____ Données d'entrée

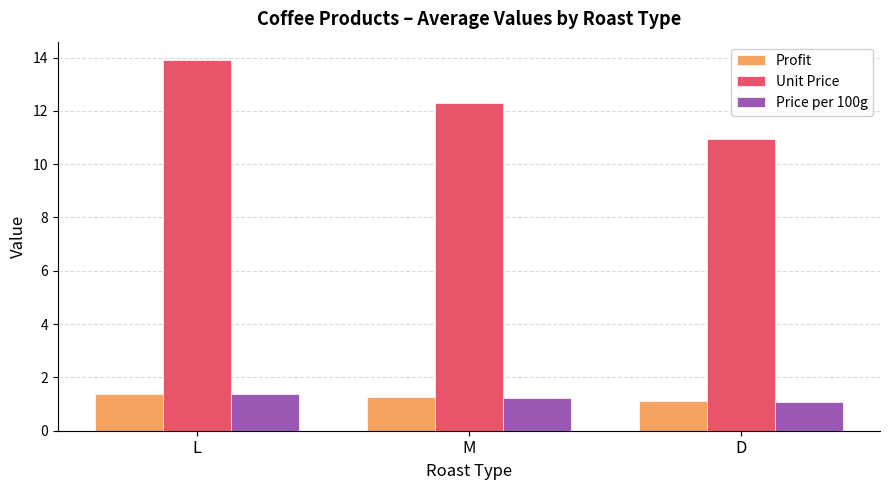

Between L and D, which series saw the biggest shift?

Unit Price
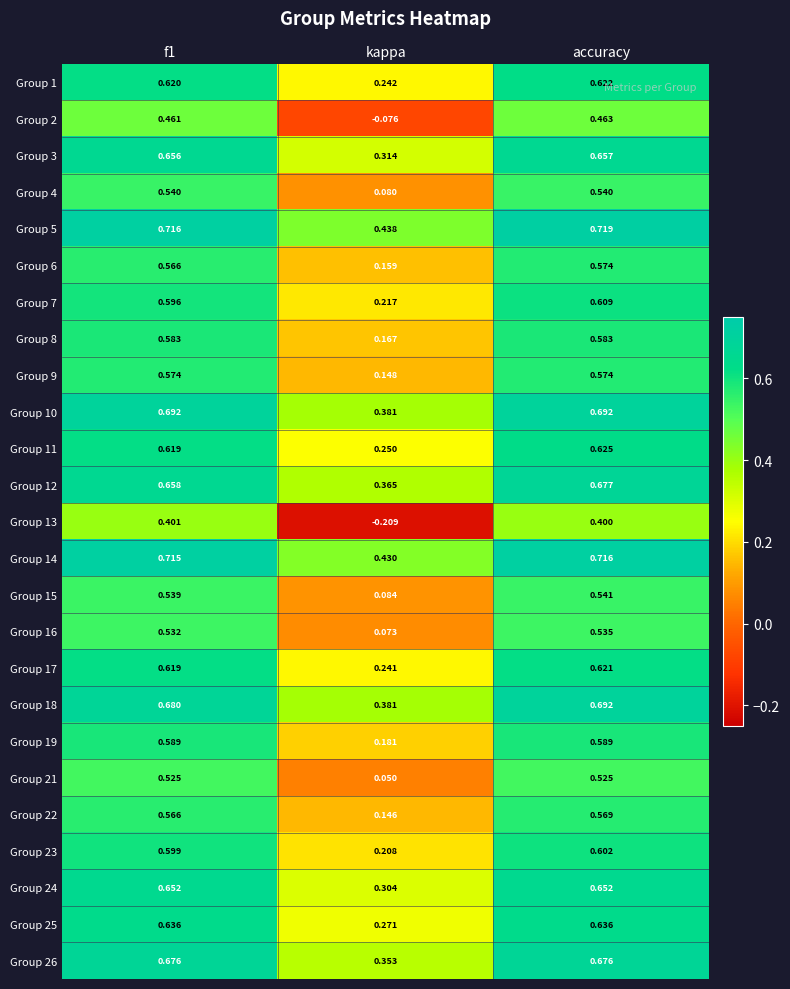

Is the value of Group 7 at f1 greater than the value of Group 23 at accuracy?

No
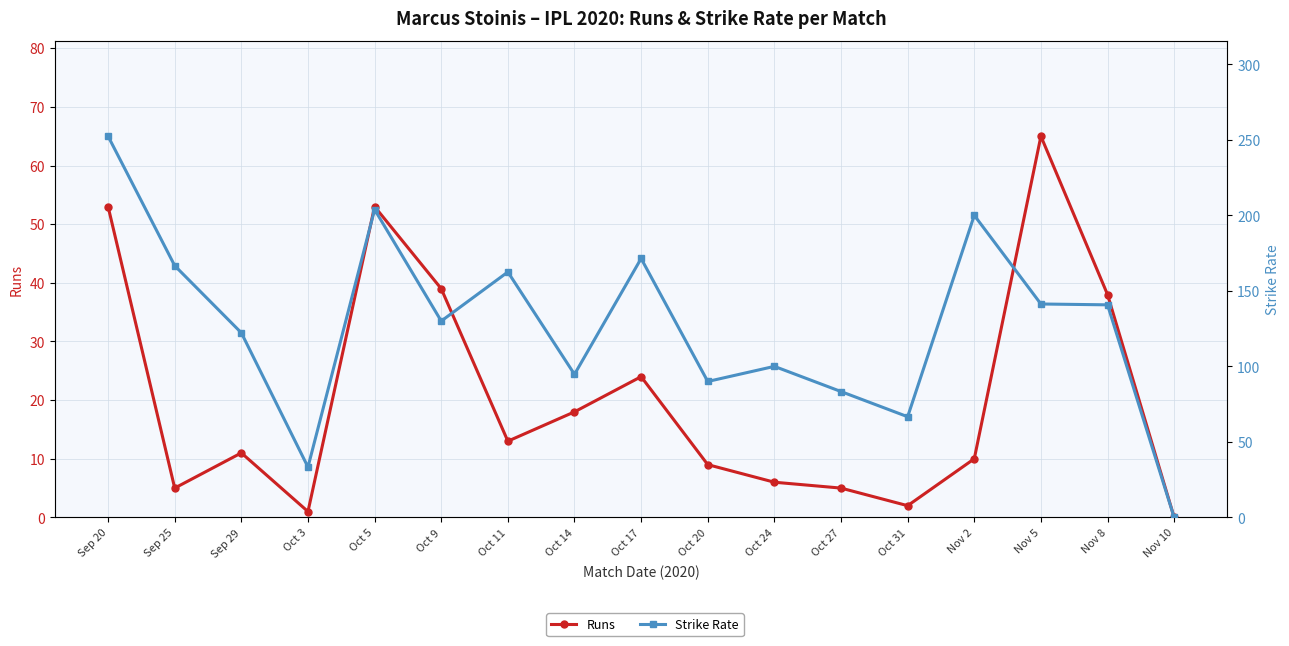

How many values in the Runs series exceed 11?

8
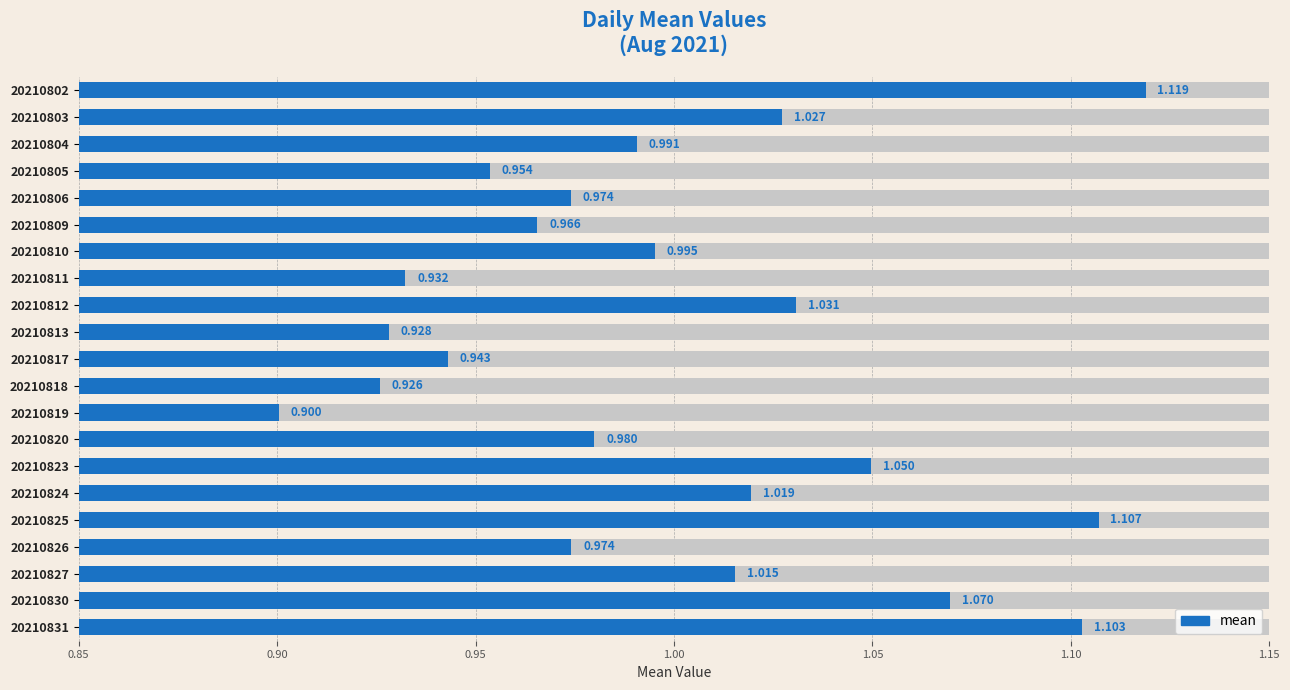

What is the difference between the second highest and second lowest values?

0.2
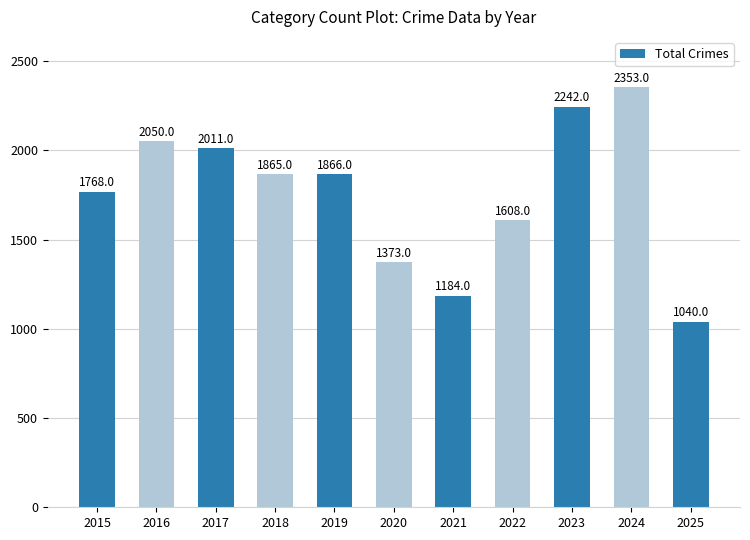

Rank the categories by value from highest to lowest.

2024, 2023, 2016, 2017, 2019, 2018, 2015, 2022, 2020, 2021, 2025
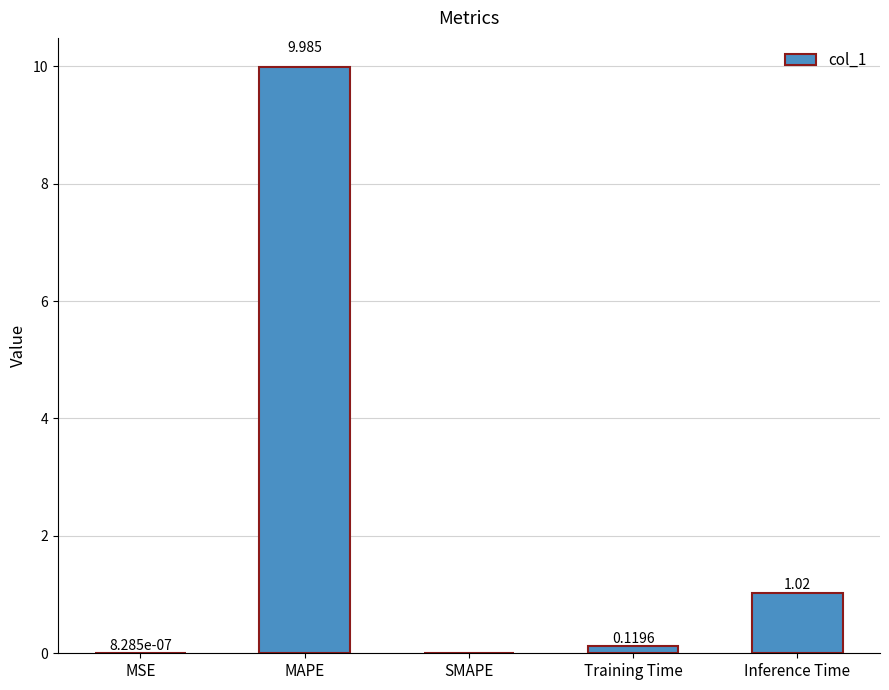

Which label corresponds to the largest value in the chart?

MAPE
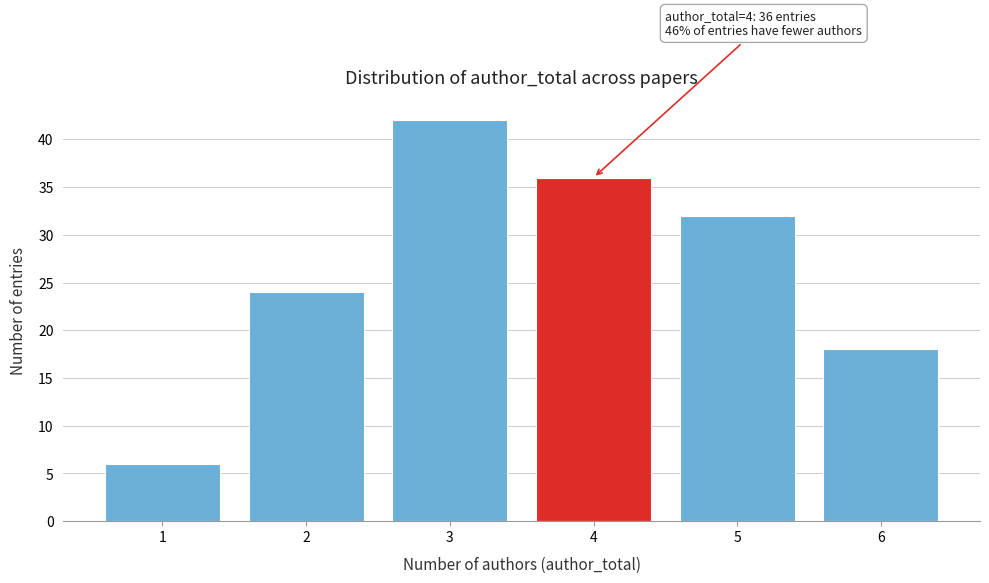

Reading right to left, list all the values displayed in this chart.

6=18	5=32	4=36	3=42	2=24	1=6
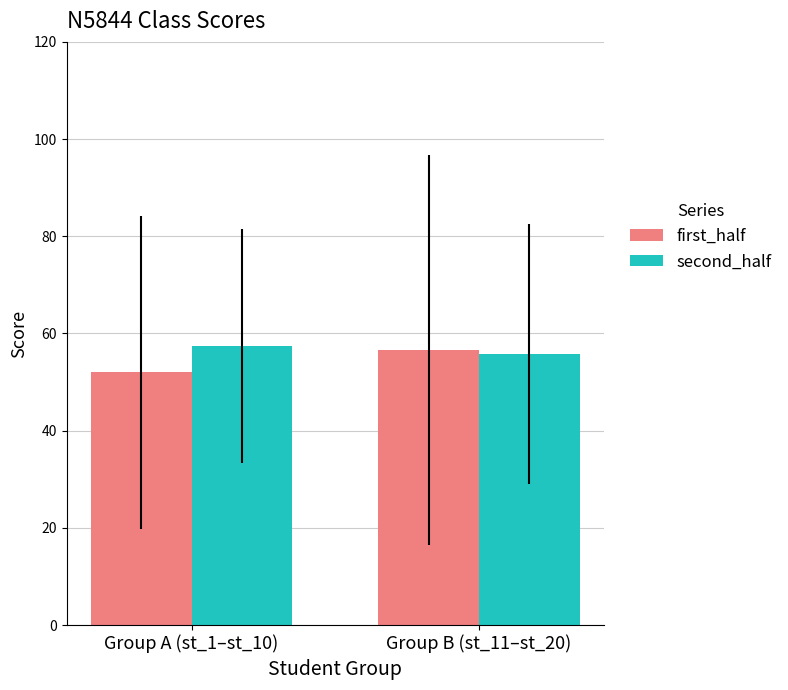

Which category has the highest value in the second_half series?

Group A (st_1–st_10)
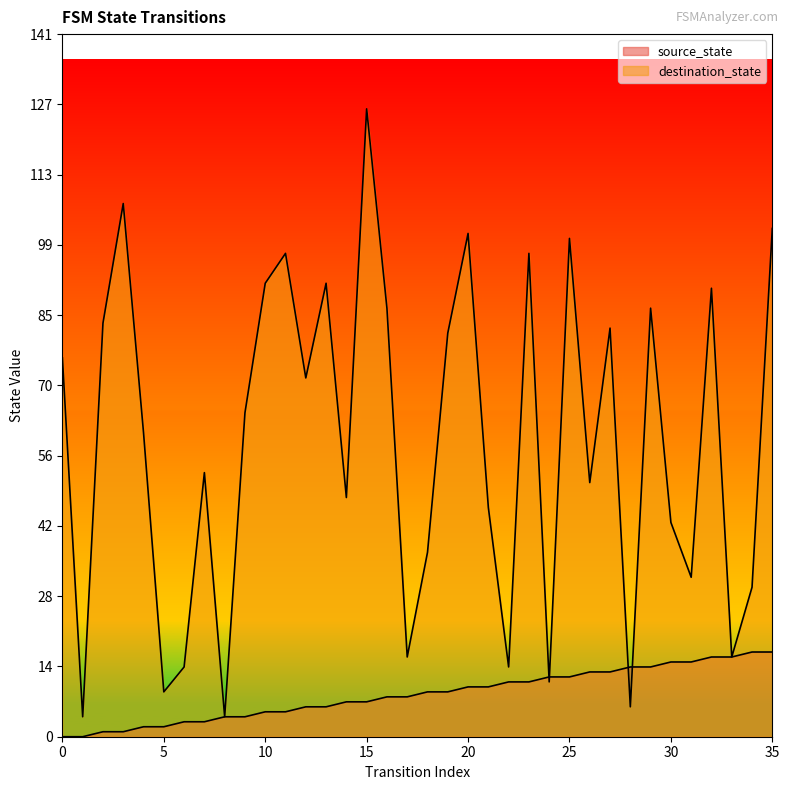

True or false: destination_state and source_state cross at least once.

True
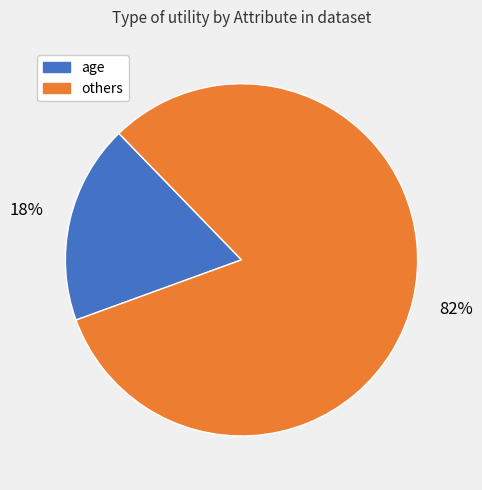

Is there any slice that represents more than half of the pie?

Yes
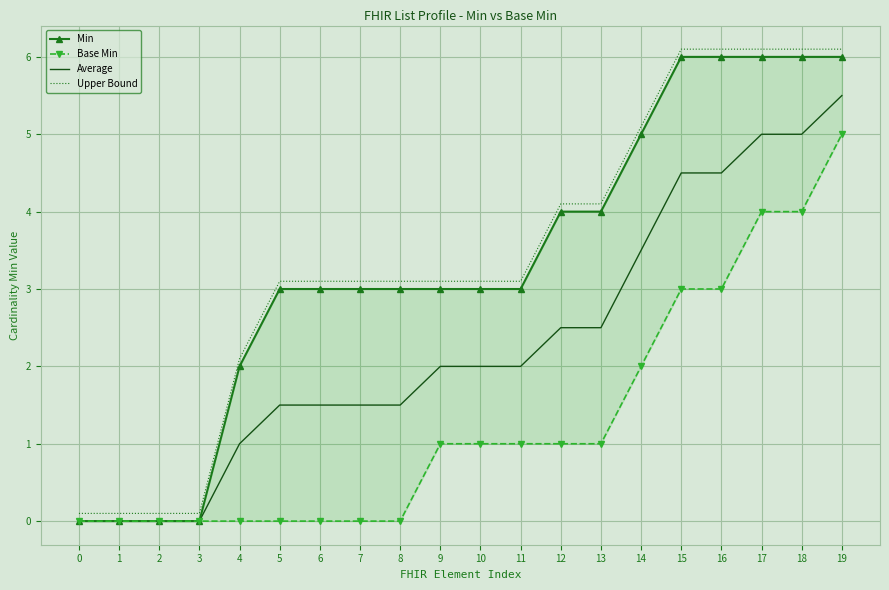

What is the maximum value for Upper Bound?

6.1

________

» **Consigne**
Peux-tu disposer toutes les lignes ci-dessus en tableau Markdown à deux colonnes, « N° » pour le numéro de rangée et « Ligne » pour le texte, sans les lignes vides ni les images ?

» **Solution proposée**
| N° | Ligne |
|---|---|
| 1 | Between L and D, which series saw the biggest shift? |
| 2 | Unit Price |
| 3 | Is the value of Group 7 at f1 greater than the value of Group 23 at accuracy? |
| 4 | No |
| 5 | How many values in the Runs series exceed 11? |
| 6 | 8 |
| 7 | What is the difference between the second highest and second lowest values? |
| 8 | 0.2 |
| 9 | Rank the categories by value from highest to lowest. |
| 10 | 2024, 2023, 2016, 2017, 2019, 2018, 2015, 2022, 2020, 2021, 2025 |
| 11 | Which label corresponds to the largest value in the chart? |
| 12 | MAPE |
| 13 | Reading right to left, list all the values displayed in this chart. |
| 14 | 6=18	5=32	4=36	3=42	2=24	1=6 |
| 15 | Which category has the highest value in the second_half series? |
| 16 | Group A (st_1–st_10) |
| 17 | True or false: destination_state and source_state cross at least once. |
| 18 | True |
| 19 | Is there any slice that represents more than half of the pie? |
| 20 | Yes |
| 21 | What is the maximum value for Upper Bound? |
| 22 | 6.1 |